EW: For three decades, the once-solid, once-secure middle class has been pulled at, hacked at, and chipped at until its very foundations have started to tremble. Families have done their best to adjust — sending both mom and dad into the workplace, cutting back flexible spending on food, clothing and appliances, and spending down their savings. When they learn that they have been tricked — a $39 fee that they shouldn’t have to pay or an escalating mortgage that will cost them their home — they start to wonder who wrote the rules that allow that to happen. Distrust spreads everywhere — to industry, to politics, to the institutions that were supposed to make us a stronger country. The costs imposed by a banking industry that makes its money tricking people go far beyond dollars.
LP: Have lenders and creditors preyed on our human weaknesses? Do they drive us to be profligate and irresponsible?

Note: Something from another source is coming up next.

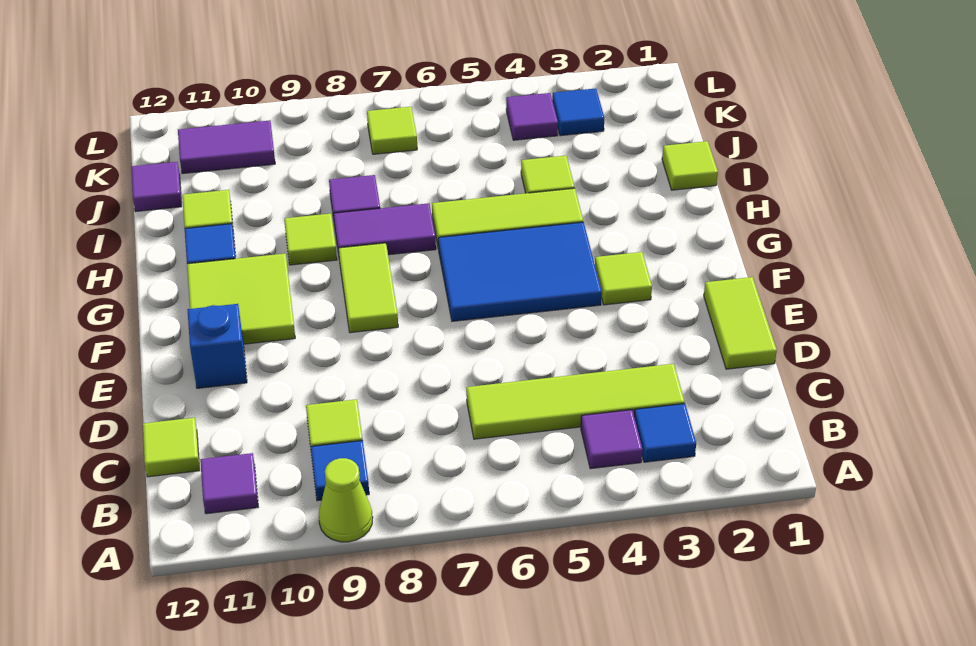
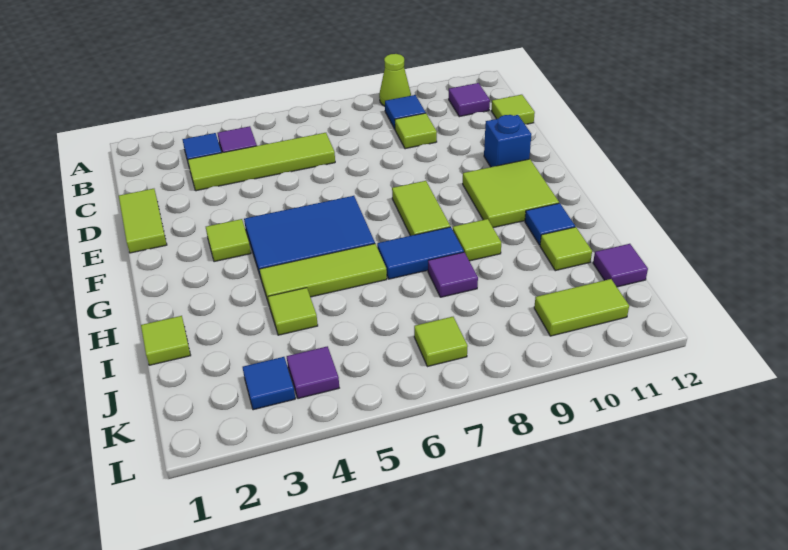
purple 1x2 tile [334,203,436,255] -> blue 1x2 tile [377,227,464,279]
purple 1x2 tile [178,121,275,174] -> lime 1x2 tile [534,279,629,336]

EW: Personal responsibility matters. There are no excuses for those who spend money on things they cannot afford. But it’s a whole lot harder to act responsibly when consumer credit contracts are designed to be incomprehensible, when prices are obscure and risks are hidden. I would like to see a world where families can read their credit terms and easily shop for better deals. When we get to that world, it will be a lot fairer for families to be held to every last clause they agree to.
LP: How can consumer trust be restored?
EW: First, big banks can stop pouring so many resources into blocking meaningful reform. Families have made it clear that they are sick and tired of all the lobbying and that they think enough is enough. From the beginning, I think the Wall Street banks underestimated the furor they would provoke by acting like nothing changed and continuing to lobby just like they did before the bailouts. I also think they underestimated the good faith and trust they could have built by cutting back. Second, we need two-page credit card, mortgage, and overdraft contracts. Until the deals are clear up front, until the fine print is gone and the banks price products so people can see the true costs and risks, consumers won’t trust any lender claims. And I don’t blame them.
LP: What is the most important thing ordinary people can do to protect themselves from abusive financial practices?
EW: Get out of debt. In a world of stagnant incomes and rising core expenses like mortgage and health care costs, that’s a lot easier said than done. The middle class is under enormous pressure. But families can stop the bleeding by reducing their reliance on debt wherever they can. They can also start fighting back by taking a hard look at whom they do business with and rethinking whether they want tricks-and-traps banks to hold their money. They can also demand that public officials take the side of families over the side of banks.
Lynn Parramore is Editor of New Deal 2.0, Fellow at the Roosevelt Institute, and author of Reading the Sphinx.